Luvia Lazo: Kanitlow o la paulatina desaparición
No la vemos, pero ese descanso pausado y digno, un tanto encorvado, nos hace adivinar su cara surcada por los esfuerzos y las victorias de la vida: percibimos sus arrugas, pero no necesitamos observarlas para entenderlo y comprendernos.
No la miramos, pero el tocado de listones entretejido en su cabello canoso, en su peinado aparentemente descuidado pero con tanto aliño, nos permite imaginar el rostro, el de ella y el de tantas otras que han marcado nuestros senderos y que hoy, ¡hasta ahora! echamos de menos.
No sabemos quién dejó los textiles en la escalera, pero podemos intuir el sudor de los que trabajaron en el proceso de teñido y tejido; no conocemos la identidad de los muchachos que bailaron en la fiesta patronal, pero nos permitimos inventar su futuro; no tenemos idea de a quién pertenecen las camisas dejadas en un perchero improvisado, pero estamos seguros de que un cuerpo las ocupará hoy, mañana, algún día. O que, quizá, son las que quedaron ahí, de él, quien recientemente se ha ido.
Quizá don Domingo tuvo que irse para que Luvia pudiera aprender a aceptar la muerte y a llorar las ausencias. Así como hoy encuentra a su abuelo en otras manos arrugadas o en los ojitos nublados de quienes se cruzan a su paso, o cuando reconoce a su abuela Cande en los cabellos blancos trenzados y la ropa que le recuerda a ella. Al ver sus imágenes serán otros, seremos todos, quienes no necesitaremos ver los rostros para dejar que florezcan como imágenes íntimas las personas que amamos, en forma de recuerdos.
LUVIA LAZO trabajaba en otro proyecto sobre mujeres e identidad cuando su abuelo Domingo falleció en abril de 2021. Se fue su sostén, el lazo que la mantenía firme. Vivió un enorme duelo y cuestionó la vida, pero aceptó la muerte.
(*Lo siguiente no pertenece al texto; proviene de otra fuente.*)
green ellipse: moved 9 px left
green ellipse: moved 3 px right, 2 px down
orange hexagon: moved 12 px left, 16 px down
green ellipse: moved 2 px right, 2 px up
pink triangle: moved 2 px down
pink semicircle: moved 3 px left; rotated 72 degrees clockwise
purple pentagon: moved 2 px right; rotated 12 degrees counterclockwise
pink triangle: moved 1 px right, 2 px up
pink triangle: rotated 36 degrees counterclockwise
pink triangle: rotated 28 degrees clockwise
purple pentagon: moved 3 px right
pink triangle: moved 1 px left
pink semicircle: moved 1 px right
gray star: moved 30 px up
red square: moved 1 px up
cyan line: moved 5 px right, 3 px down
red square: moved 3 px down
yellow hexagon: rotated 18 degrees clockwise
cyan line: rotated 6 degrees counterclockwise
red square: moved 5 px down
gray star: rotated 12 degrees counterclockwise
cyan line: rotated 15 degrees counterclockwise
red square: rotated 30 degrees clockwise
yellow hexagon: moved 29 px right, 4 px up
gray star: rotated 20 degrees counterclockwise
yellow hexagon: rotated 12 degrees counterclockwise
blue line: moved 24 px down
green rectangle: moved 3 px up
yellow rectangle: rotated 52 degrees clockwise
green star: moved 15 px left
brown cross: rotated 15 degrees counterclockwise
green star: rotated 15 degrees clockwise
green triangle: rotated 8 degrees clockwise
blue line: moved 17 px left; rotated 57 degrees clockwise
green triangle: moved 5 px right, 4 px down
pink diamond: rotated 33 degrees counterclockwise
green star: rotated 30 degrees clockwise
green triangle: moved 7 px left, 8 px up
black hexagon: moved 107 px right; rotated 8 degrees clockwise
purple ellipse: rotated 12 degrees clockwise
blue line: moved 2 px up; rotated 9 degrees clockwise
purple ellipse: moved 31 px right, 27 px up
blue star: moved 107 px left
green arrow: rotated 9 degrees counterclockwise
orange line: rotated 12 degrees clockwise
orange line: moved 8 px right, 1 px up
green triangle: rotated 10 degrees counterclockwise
Comenzó a poner atención en las personas en etapa de vejez, en sus soledades, en la falta de interés de otros en ellos. Aprendió a leerlos y supo que querría guardarlos para siempre, de alguna manera, para que no sólo ella sino otros, nosotros, nos reencontremos –a través de un morral, una cicatriz, un ramo de flores, un sombrero, una postura, un caminar, el salto de una vena, un detalle preciso– con esas personas a las que alguna vez amamos, pero que ya no están o quienes pronto partirán para ser añoradas.
Fue su abuelo quien le enseñó la palabra KANITLOW A pesar de hablar zapoteco, Luvia aprendió que ese vocablo significaba, literalmente, “se me pierde tu rostro”. Eso le dijo él cuando comenzó a perder la vista. Pero puede interpretarse como aquello que va desapareciendo.
“Por eso la serie se llama así”, explica. “Es más íntimo de lo que creo que parece, es sólo sobre mi abuelo y mi tristeza de perderlo, a pesar de que hay tanto color y chispazos de alegría”.